Why is it that when ever I hear the word EMBARGO I think of Largo from Monkey Island 2…..
Look behind you – a three headed monkey!!!!!
Im guesing this was sent in by a youtube reviewer or twitch streamer since it mentions followers while tradtional sites like kotaku and ign and pc gamer treat people as readers and or viewers
Biker Mice From Mars!
Its a little worrying they do this; not just cause it doesnt make sense, but what’s the reasoning behind it
I don’t get it. Embargo on an embargo?
“All review coverage is under embargo until Monday, November 9 at 8 a.m.
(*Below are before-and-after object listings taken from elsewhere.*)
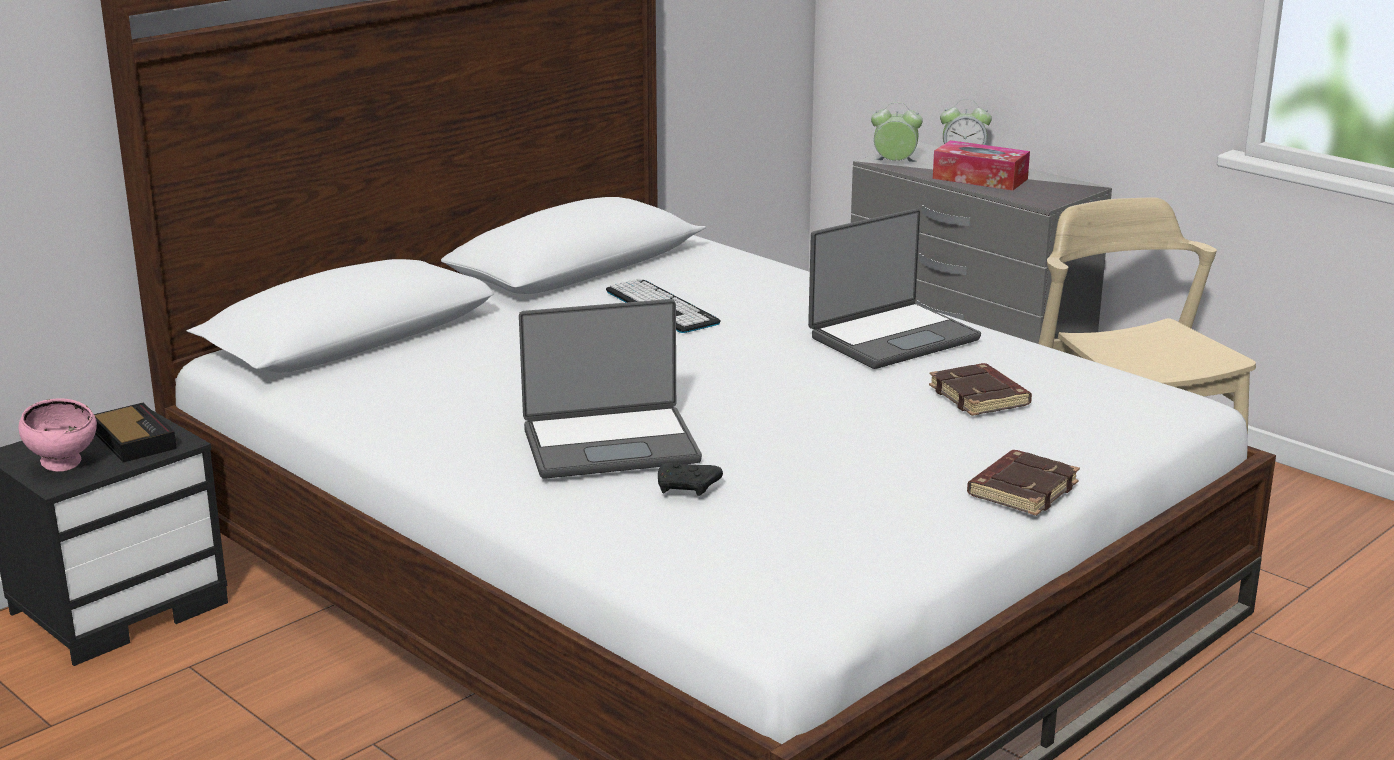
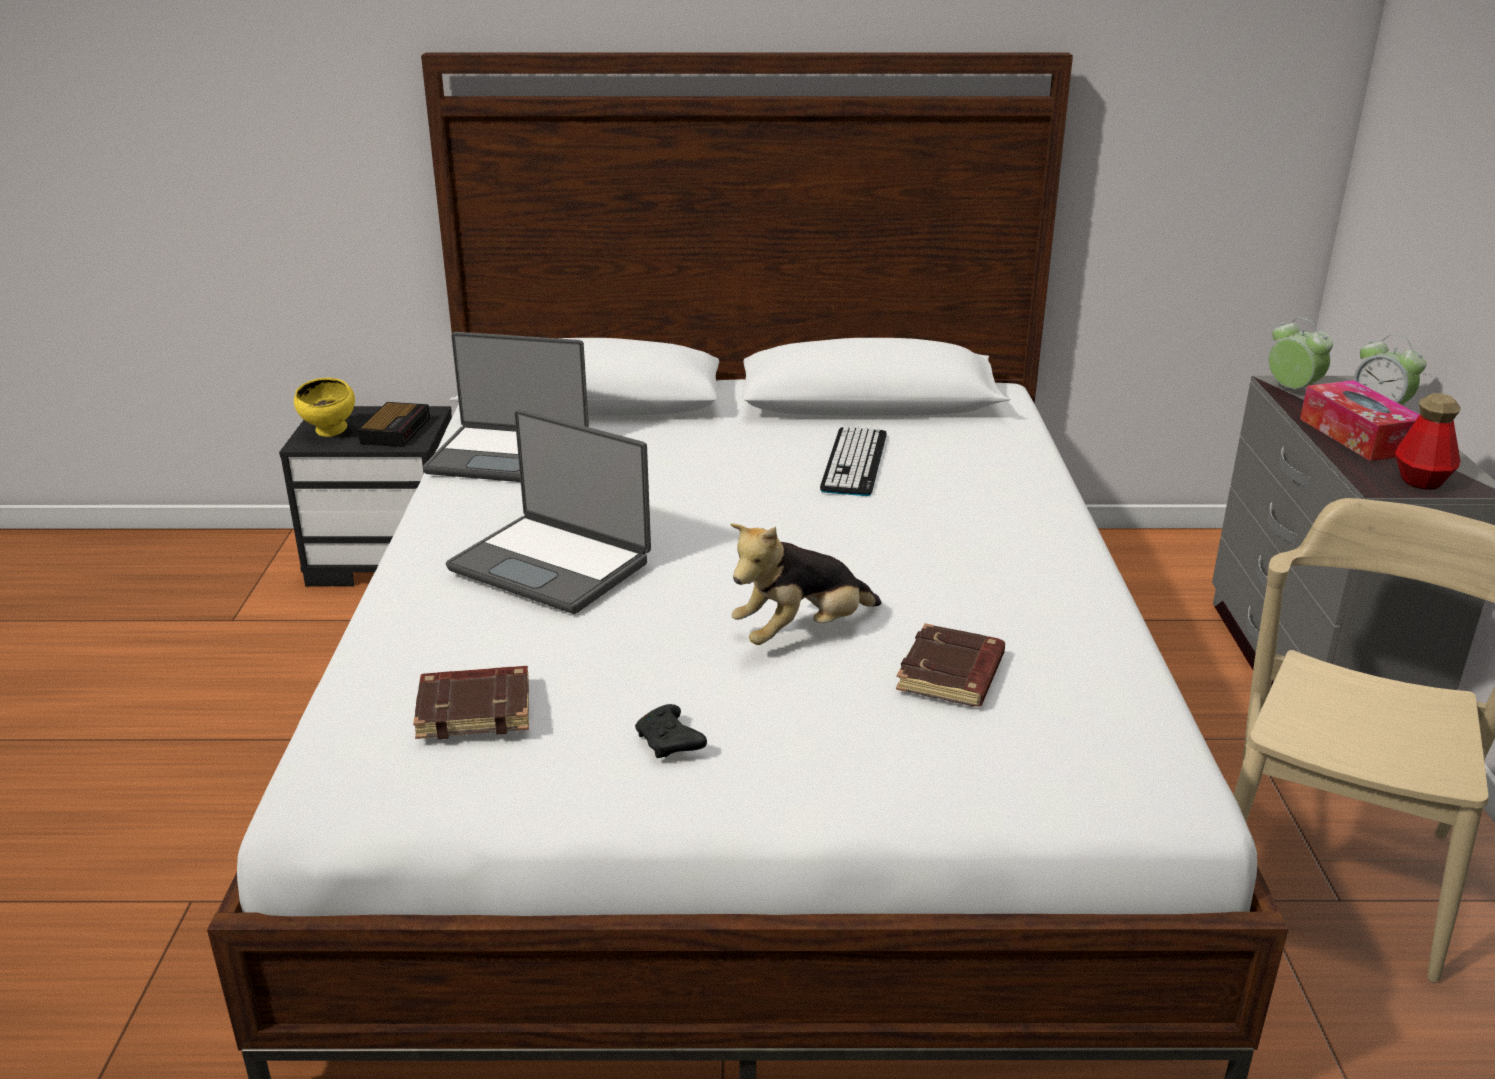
camera: 45 degrees right, 5 degrees up
pink bowl [19,399,97,472] -> yellow bowl [294,378,355,437]
black game controller [658,462,723,496] -> black game controller moved to [635,704,707,758]
laptop [808,209,981,369] -> laptop moved to [423,332,589,482]
brown book [967,450,1080,516] -> brown book moved to [413,666,529,739]
none -> plush toy [730,523,881,645]
none -> bottle [1395,393,1461,490]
EST.”
“Even if any of your readers can’t work out that this is when the review will be shared, you can’t tell them.” Is this like a packet of nuts saying, ‘Warning: May contain nuts.”?
gee, I wonder why.
prolly because the player is a copy of himself in synth form.
I’m guessing this was sent out before fallout 4 had a definite release date, so bethesda didnt want game reviewers to say, hey fallout 4 is coming out on XX-XX-XXXX, because usually reviews come out the day of, or a day earlier than the official release.